%%

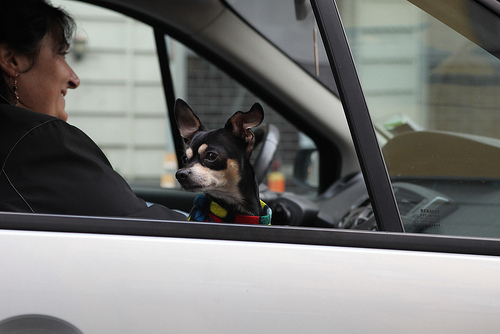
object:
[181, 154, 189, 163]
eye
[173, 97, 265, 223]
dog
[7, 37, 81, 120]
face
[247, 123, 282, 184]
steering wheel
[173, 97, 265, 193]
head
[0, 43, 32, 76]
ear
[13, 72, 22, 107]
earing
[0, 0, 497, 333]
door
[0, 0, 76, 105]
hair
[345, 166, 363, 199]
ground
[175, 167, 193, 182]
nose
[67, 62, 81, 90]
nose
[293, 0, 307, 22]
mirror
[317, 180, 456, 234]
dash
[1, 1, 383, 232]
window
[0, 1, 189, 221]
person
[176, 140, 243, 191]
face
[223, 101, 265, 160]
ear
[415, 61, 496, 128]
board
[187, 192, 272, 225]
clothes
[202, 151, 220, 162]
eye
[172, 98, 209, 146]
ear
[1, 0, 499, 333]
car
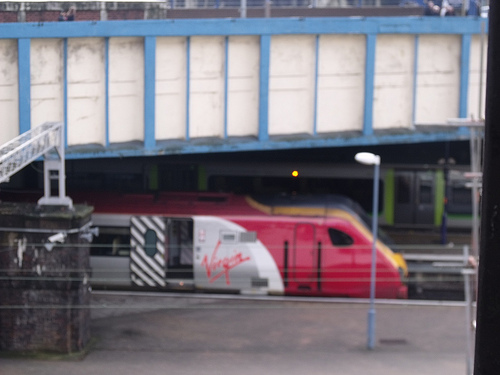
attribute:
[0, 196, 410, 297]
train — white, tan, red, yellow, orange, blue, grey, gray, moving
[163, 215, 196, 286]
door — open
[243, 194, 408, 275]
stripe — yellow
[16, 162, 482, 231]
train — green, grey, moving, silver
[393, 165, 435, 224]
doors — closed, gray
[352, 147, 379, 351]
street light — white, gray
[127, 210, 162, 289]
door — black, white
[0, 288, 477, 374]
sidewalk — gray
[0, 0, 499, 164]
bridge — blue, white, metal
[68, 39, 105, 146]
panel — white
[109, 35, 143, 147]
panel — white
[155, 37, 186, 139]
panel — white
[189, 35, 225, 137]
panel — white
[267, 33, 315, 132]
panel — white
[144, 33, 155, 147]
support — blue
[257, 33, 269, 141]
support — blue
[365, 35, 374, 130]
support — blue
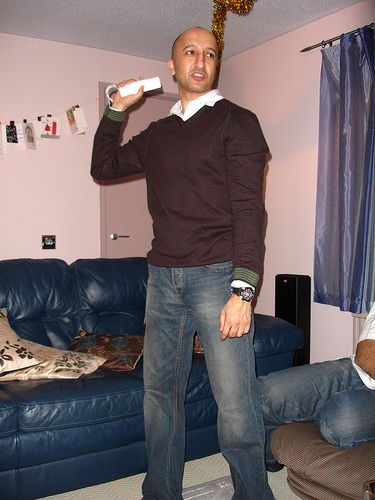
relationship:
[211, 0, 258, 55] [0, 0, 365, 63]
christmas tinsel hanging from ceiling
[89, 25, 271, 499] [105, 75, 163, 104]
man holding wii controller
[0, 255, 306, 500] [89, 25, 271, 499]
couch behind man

%%
%%

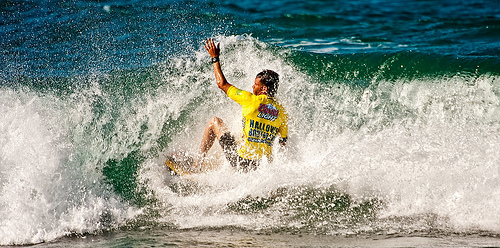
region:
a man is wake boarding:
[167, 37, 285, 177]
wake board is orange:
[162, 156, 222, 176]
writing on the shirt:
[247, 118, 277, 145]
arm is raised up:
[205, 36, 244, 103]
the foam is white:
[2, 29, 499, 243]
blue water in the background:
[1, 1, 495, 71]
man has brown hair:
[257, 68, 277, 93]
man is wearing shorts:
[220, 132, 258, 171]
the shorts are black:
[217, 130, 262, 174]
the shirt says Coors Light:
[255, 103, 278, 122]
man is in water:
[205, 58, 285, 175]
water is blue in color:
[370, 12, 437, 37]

%%

## What is required
How many of the lines above contain the word "shorts" with matching case? Reply with the number alone.

## Response to the exercise
2